La tactique est différente.

Quelle est la nécessité d'une telle attaque terrestre pour Israël?

La guerre au Liban il y a deux ans - où l'armée israélienne avait  
tout misé sur les frappes aériennes - a révélé qu'il fallait  
accompagner les raids d'une attaque au sol. Le Hamas s'est préparé à  
une offensive et toutes les cibles ne peuvent pas être détruites par  
les airs. Il y a des tunnels, des fortifications qui résistent aux  
bombardements.

Comment l'attaque se prépare-t-elle?

Il y a d'abord eu une phase avec les forces spéciales infiltrées dès  
le début de l'offensive, avec des objectifs ponctuels. Ensuite,  
viennent les blindés, les chars Merkava, soutenus par le nouveau  
véhicule de transport de troupes Namer. Celui-ci a été développé  
suite au retour sur expérience de la guerre de 2006. Les Israéliens  
se sont en effet aperçus que l'infanterie restait trop en retrait par  
rapport aux chars.

Peut-on s'attendre à une très forte résistance de la part du Hamas?

Tsahal n'a pas mis les pieds sur ce terrain depuis plusieurs années.  
Malgré le renseignement, le Hamas a donc l'avantage du terrain. Il y  
a fort à parier qu'il y a des engins piégés, des maisons piégées,  
comme en Irak. Cela dit, l'issue ne fait aucun doute: les combattants  
du Hamas vont subir des pertes importantes et ils le savent. Israël  
n'a simplement pas le droit de perdre cette guerre car il ne peut  
continuer à exister qu'en maintenant l'idée qu'il est intouchable.

Quel est l'objectif réel de cette offensive?

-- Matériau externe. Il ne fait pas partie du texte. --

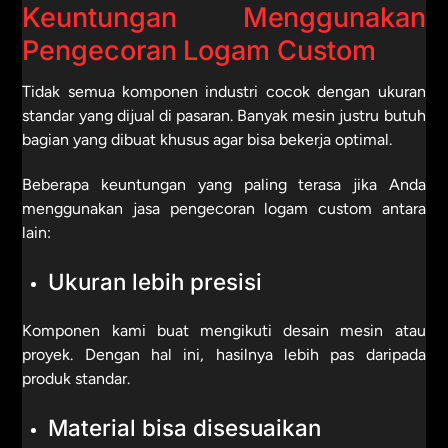
Keuntungan Menggunakan
Pengecoran Logam Custom
Tidak semua komponen industri cocok dengan ukuran
standar yang dijual di pasaran. Banyak mesin justru butuh
bagian yang dibuat khusus agar bisa bekerja optimal.
Beberapa keuntungan yang paling terasa jika Anda
menggunakan jasa pengecoran logam custom antara
lain:
Ukuran lebih presisi
Komponen kami buat mengikuti desain mesin atau
proyek. Dengan hal ini, hasilnya lebih pas daripada
produk standar.
Material bisa disesuaikan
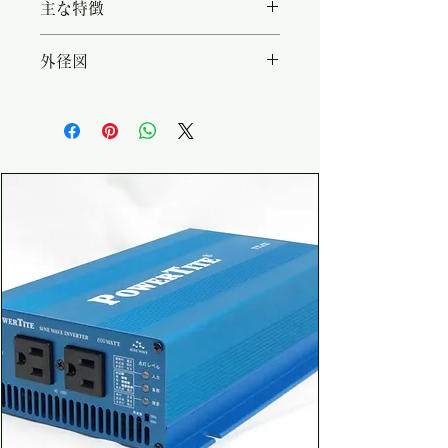
主な特徴
圧：AC 90V - 240V（200VAC
コード別売） ・入力周波数：
・広AC入力範囲（90～
外径図
47Hz - 63Hz ・最終(BULK)充
240VAC) ・高効率、高信頼性
電電圧：28.8V / 29.4V ・維持
・バルク電圧(最終充電電圧)2種
https://www.powertite.co.jp/p
(FLOAT)充電電圧：27.0V /
フロート電圧（維持充電電圧）2
ic/ori/2014103017254710.pdf
27.6V ・定格出力電流：12.5A
種それぞれが個別に選択可能 ・
・動作温度範囲：-20℃ - +50℃
リモートコントローラー（オプシ
（結露無きこと） ・効率：
ョン）による遠隔からの出力
90%（230VAC） ・入出力絶
ON/OFF、FAN動作の変更、均
縁：100MΩ ・入出力耐圧：
等充電モードの実行 ・温度セン
4242V ・寸法 (W x H x D)：
サー（オプション）による充電電
180 x 73 x 225 mm ・重量
圧の補正 ・パワーソース（電
(約)：2.2kg
源）モード ・本体コネクタショ
ートによる強制フロート動作によ
り、負荷を使用しながら充電可
能。これにより、過充電を防止す
る仕組みを構築できる。 ・本体
取り付けスカート金具が取り外し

Il n'est pas possible d'éradiquer le Hamas, qui est présent par  
ailleurs en Cisjordanie. Mais il s'agit de lui porter un coup très  
fort. Ce que cherche Israël, c'est paralyser le mouvement  
suffisamment longtemps pour que le Fatah reprenne la main lors des  
prochaines élections.

Vous étiez en Israël début décembre, le traumatisme de la guerre au  
Liban est-il toujours présent au sein de l'armée?

Oui. J'ai rencontré des officiers de l'armée de l'air, de terre, des  
politiciens aussi et personne ne veut reproduire cet échec. Depuis  
deux ans, dans tous les corps, à tous les niveaux, tous les scénarios  
d'engagement (de la bataille de rue aux frappes aériennes), la  
stratégie, la complémentarité entre les armes, l'acquisition  
d'armement, la tactique au sol, tout a été revu. Israël doit prendre  
sa revanche pour maintenir sa capacité de dissuasion.

Peut-on imaginer un maintien des troupes israéliennes à Gaza après  
l'offensive?

Si le Fatah reprend la main, les Israéliens n'auront pas à réinvestir  
les lieux mais une présence minimale n'est pas totalement à exclure.